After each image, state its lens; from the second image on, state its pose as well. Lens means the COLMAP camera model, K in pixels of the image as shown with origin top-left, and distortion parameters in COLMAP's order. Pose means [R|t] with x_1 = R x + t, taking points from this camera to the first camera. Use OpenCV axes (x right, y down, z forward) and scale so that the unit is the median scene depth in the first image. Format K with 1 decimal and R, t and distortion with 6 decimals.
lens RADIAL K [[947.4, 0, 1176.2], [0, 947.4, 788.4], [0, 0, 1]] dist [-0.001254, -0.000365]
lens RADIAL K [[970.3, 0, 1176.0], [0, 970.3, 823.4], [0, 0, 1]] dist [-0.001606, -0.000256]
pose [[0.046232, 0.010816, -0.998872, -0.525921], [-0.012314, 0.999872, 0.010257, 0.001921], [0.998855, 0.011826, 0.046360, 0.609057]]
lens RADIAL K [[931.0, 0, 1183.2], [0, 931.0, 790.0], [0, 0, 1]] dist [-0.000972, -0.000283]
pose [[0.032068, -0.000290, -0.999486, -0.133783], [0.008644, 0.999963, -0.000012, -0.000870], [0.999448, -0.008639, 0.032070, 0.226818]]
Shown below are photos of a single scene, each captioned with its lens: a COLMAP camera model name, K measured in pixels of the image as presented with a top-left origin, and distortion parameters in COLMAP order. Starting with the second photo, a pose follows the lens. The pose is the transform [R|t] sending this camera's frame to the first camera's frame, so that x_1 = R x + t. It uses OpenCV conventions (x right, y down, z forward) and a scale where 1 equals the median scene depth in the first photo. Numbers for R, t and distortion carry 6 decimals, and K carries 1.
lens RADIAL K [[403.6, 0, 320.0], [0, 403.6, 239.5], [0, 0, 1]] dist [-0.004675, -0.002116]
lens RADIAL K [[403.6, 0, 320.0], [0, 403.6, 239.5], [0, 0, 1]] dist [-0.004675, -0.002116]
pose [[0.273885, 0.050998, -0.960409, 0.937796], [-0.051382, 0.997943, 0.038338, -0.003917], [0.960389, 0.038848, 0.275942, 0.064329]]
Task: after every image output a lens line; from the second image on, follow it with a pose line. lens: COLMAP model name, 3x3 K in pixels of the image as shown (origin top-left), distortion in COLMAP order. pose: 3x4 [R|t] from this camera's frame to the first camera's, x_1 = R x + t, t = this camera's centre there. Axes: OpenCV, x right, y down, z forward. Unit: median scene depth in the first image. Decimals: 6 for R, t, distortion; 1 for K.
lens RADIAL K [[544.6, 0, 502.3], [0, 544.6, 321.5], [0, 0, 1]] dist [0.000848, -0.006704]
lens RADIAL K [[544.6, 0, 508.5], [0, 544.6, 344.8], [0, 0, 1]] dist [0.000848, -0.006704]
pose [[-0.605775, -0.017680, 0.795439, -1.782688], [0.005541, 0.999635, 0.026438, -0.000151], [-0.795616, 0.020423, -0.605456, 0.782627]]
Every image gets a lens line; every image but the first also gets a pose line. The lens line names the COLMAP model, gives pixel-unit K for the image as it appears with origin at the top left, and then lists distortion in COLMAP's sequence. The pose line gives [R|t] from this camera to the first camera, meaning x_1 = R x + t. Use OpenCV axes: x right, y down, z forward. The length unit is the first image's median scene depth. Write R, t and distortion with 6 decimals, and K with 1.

## WHAT YOU NEED TO DO
Copy the entries exactly, from the line containing "Task: after every" through the last line of the entries, including both.

## ANSWER TO THE PROBLEM
Task: after every image output a lens line; from the second image on, follow it with a pose line. lens: COLMAP model name, 3x3 K in pixels of the image as shown (origin top-left), distortion in COLMAP order. pose: 3x4 [R|t] from this camera's frame to the first camera's, x_1 = R x + t, t = this camera's centre there. Axes: OpenCV, x right, y down, z forward. Unit: median scene depth in the first image. Decimals: 6 for R, t, distortion; 1 for K.
lens RADIAL K [[544.6, 0, 502.3], [0, 544.6, 321.5], [0, 0, 1]] dist [0.000848, -0.006704]
lens RADIAL K [[544.6, 0, 508.5], [0, 544.6, 344.8], [0, 0, 1]] dist [0.000848, -0.006704]
pose [[-0.605775, -0.017680, 0.795439, -1.782688], [0.005541, 0.999635, 0.026438, -0.000151], [-0.795616, 0.020423, -0.605456, 0.782627]]
Every image gets a lens line; every image but the first also gets a pose line. The lens line names the COLMAP model, gives pixel-unit K for the image as it appears with origin at the top left, and then lists distortion in COLMAP's sequence. The pose line gives [R|t] from this camera to the first camera, meaning x_1 = R x + t. Use OpenCV axes: x right, y down, z forward. The length unit is the first image's median scene depth. Write R, t and distortion with 6 decimals, and K with 1.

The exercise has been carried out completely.